More on Erart’s ‘Um…’
If you were to guess the etymology of the word malapropism, it would make sense to believe that it’s a scientific term taken from “mal,” (bad, wrong, evil) and “apropos” — that is, an inappropriate term, or “the mistaken use of a word in place of a similar-sounding one.”
In fact, the word comes from Mrs. Malaprop, a character in Richard Brinsley Sheridan’s 1775 play, The Rivals. While Sheridan was playing off the French term, mal à propos, his slippery-tongued character ultimately gave birth to a high-profile linguistic topic of study.
There’s a specific type of malapropism, appropriately known as an eggcorn, that Michael Erart’s Um… explains beautifully:
An eggcorn is “a word is mispronounced or misheard once. Then an individual continues to use the wrong form, insisting it’s correct and often inventing little stories — what linguists call ‘folk etymologies’ — to justify them. One reason classical malapropisms persist in a person’s vocabulary is that one can conceive how, even in the incorrect form, the badly-chosen words make sense”.

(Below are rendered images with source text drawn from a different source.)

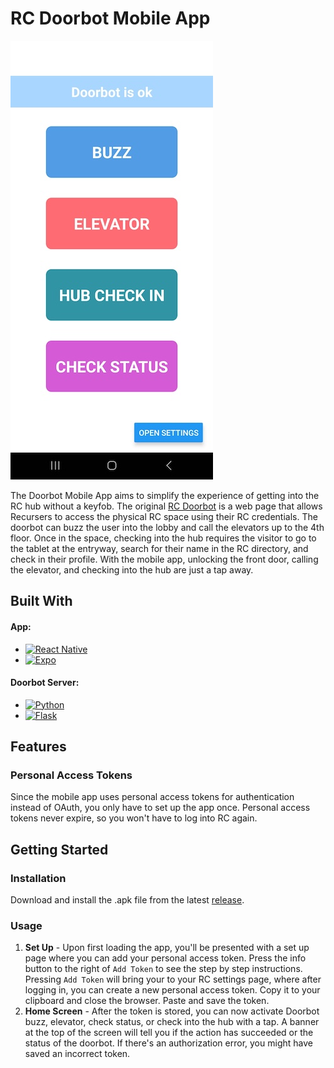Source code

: # RC Doorbot Mobile App
![Main Page](/src/images/main-page.jpg?raw=True)

The Doorbot Mobile App aims to simplify the experience of getting into the RC hub without a keyfob. The original [RC Doorbot](https://doorbot.recurse.com) is a web page that allows Recursers to access the physical RC space using their RC credentials. The doorbot can buzz the user into the lobby and call the elevators up to the 4th floor. Once in the space, checking into the hub requires the visitor to go to the tablet at the entryway, search for their name in the RC directory, and check in their profile. With the mobile app, unlocking the front door, calling the elevator, and checking into the hub are just a tap away. 

## Built With
#### App: 
* [![React Native][ReactNative]][ReactNative-url]
* [![Expo][Expo]][Expo-url]

#### Doorbot Server:
* [![Python][Python]][Python-url]
* [![Flask][Flask]][Flask-url]


## Features
### Personal Access Tokens
Since the mobile app uses personal access tokens for authentication instead of OAuth, you only have to set up the app once. Personal access tokens never expire, so you won't have to log into RC again. 

## Getting Started
### Installation
Download and install the .apk file from the latest [release](https://github.com/sterfd/doorbot-android/releases/download/v1.0.0/doorbot-android-install.apk).

### Usage
1. **Set Up** - Upon first loading the app, you'll be presented with a set up page where you can add your personal access token. Press the info button to the right of `Add Token` to see the step by step instructions. Pressing `Add Token` will bring your to your RC settings page, where after logging in, you can create a new personal access token. Copy it to your clipboard and close the browser. Paste and save the token. 
1. **Home Screen** - After the token is stored, you can now activate Doorbot buzz, elevator, check status, or check into the hub with a tap. A banner at the top of the screen will tell you if the action has succeeded or the status of the doorbot. If there's an authorization error, you might have saved an incorrect token. 



<!-- MARKDOWN LINKS & IMAGES -->
[ReactNative]: https://img.shields.io/badge/react_native-%2320232a.svg?style=for-the-badge&logo=react&logoColor=%2361DAFB
[ReactNative-url]: https://reactnative.dev
[Expo]: https://img.shields.io/badge/expo-1C1E24?style=for-the-badge&logo=expo&logoColor=#D04A37
[Expo-url]: https://expo.dev
[Flask]: https://img.shields.io/badge/flask-%23000.svg?style=for-the-badge&logo=flask&logoColor=white
[Flask-url]: https://flask.palletsprojects.com/en/3.0.x/
[Python]: https://img.shields.io/badge/python-3670A0?style=for-the-badge&logo=python&logoColor=ffdd54
[Python-url]: https://www.python.org

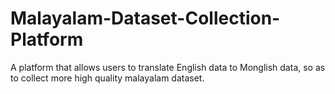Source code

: # Malayalam-Dataset-Collection-Platform
A platform that allows users to translate English data to Monglish data, so as to collect more high quality malayalam dataset.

“Eggcorn” does, after all, sound like acorn, and an acorn is, after all, kind of shaped like an egg. “Exercise regiment” sounds a lot more disciplined and hard-core than “exercise regimen,” and “for all intensive purposes” technically makes just as much sense as “for all intents and purposes.”
Erarts gathers eggcorns from a few different places, including linguist Arnold Zwicky’s languagelog.com (the site that coined the term) and the official eggcorn archive. Check them out for more examples of Mrs. Malaprop’s progeny.